ANZ Bank’s Red Meat Benchmarking report and KPMG’s 2019 Agribusiness Agenda were both released during Fieldays week and both addressed the challenges facing the agricultural sector and farmers, but that’s just about where the similarities end, writes Allan Barber.
The ANZ report focuses specifically on the red meat sector with the objective of providing a stable and consistent basis for assessing and providing options for improving farm performance. In contrast, the KPMG Agenda is a much more ambitious document which, in its tenth iteration, seeks to educate the whole sector on the accelerating speed of change and how participants need to adapt to remain relevant.
Each report has value, especially to those prepared to take the time and effort to understand the implications and recommendations contained in them. But I suspect farmers and their advisers will find far more useful advice in the ANZ report which can be put into practice with the specific intention of improving their farm performance and as a result profitability. I understand ANZ has circulated its report to its client base who will find it a very valuable planning tool.
KPMG launched its Agenda at the Agribusiness Leaders Breakfast at National Fieldays. As this suggests, the audience was not the average farmer, but political and sector leaders who may be influenced by exposure to KPMG’s thought leadership on the global scene, having contributed their own thoughts and ideas on the burning topics facing the sector.
This year’s ANZ AgriInsight Red Meat Benchmarking report analyses the performance of the sheep and beef sector, taking a broader look than previous reports at the different factors driving profitability, moving from a simple focus on financial analysis to assessing the key physical farming attributes that contribute to better farm performance.
The report’s approach is to analyse financial, land and production data from a representative national sample of sheep and beef farms, thus identifying the performance characteristics that better performing properties typically exhibit. A key message is physical measurement enables better on farm decisions leading directly to better financial performance which sounds incredibly simple, but the large variation between top and bottom performers suggests this principle isn’t wholeheartedly embraced by all farmers.
The report’s main finding is the most important aspect of sheep and beef farming remains, as it has always been, the ability to turn energy into meat and fibre as efficiently as possible through informed farm management. The report concludes maximising production alone does not lead to increased profitability, unless cost and quality management are taken into account, nor is the quality of the farmland a determining characteristic. The most profitable farms aren’t necessarily on the most productive land, while good returns can be achieved on lower value land.
The methodology is simple – use the available data to analyse productivity factors (stock units, feed supply and feed conversion efficiency), financial performance and land characteristics, then review the linkages between these factors to assess how successfully Key Performance Indicators (KPI) are achieved. The KPI framework, adapted from Red Meat Profit Partnership’s core set, divides KPIs into two categories – driver focused (price, productivity and cost of production) and result focused (return on assets, land values and labour productivity) – optimal performance leading to better profitability.

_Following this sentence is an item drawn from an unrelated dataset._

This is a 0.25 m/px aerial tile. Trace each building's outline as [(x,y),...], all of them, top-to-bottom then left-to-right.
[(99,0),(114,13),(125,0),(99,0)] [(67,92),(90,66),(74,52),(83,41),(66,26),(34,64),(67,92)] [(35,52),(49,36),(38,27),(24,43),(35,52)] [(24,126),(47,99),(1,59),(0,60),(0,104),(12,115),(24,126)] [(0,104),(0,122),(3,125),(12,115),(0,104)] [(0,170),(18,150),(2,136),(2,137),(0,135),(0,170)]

The research shows substantial variation between top and bottom quartile farms, not because of higher product prices or lower labour rates, but as a result of better management of stocking rates, feed supply, feed conversion efficiency and labour productivity. The revenue per hectare over expenses margin of bottom quartile farms was calculated at 23 percent compared with 83 percent for the top quartile. These lowest farms typically have lower stocking rates and less efficient feed conversion, while the best performing farms carry the highest stocking rates with a similar feed conversion efficiency to the middle ranking farms.
The KPMG Agenda has much larger fish to fry than merely showing farmers how to improve profitability through better on farm performance, although, at 100 pages in length, it is four times as long and therefore proportionately less likely to be read in depth. The first section reviews the societal, demographic, economic and environmental changes that have taken place since the Agenda first appeared 10 years ago; next it canvases agricultural happenings during the past year as well as annual priorities established during a series of round-table discussions with industry leaders. From these conversations five main themes and several subsidiary themes emerge.
The final section concludes survival in the future requires organisations to be prepared for continuous change and lists nine organisational capabilities it sees as essential pre-requisites for success, notably long-term focus, don’t expect anybody else to solve your problems, hire the right people, seek good advice, ensure financial resilience, report on the right metrics (not just profit and loss), and be open to innovation from any source.
From the farming perspective, the Agenda makes the valid point farmers from 2,000 years ago would still be able to recognise many of the activities on today’s farm, but the pace of change will see new technology and operating methods introduced in the next decade that will see the similarities disappearing. One section heading states “As the world’s population grows in size and wealth, producers will be required to continuously re-imagine the products that they grow, catch or harvest. What we eat in 2019 is significantly different from the food that was eaten just a generation ago and will be different to what we eat in 20 years’ time.”
These two agribusiness reports provide contrasting opinions on how businesses must adapt to ensure future success and for those with an open mind there are plenty of useful tips on how to achieve it.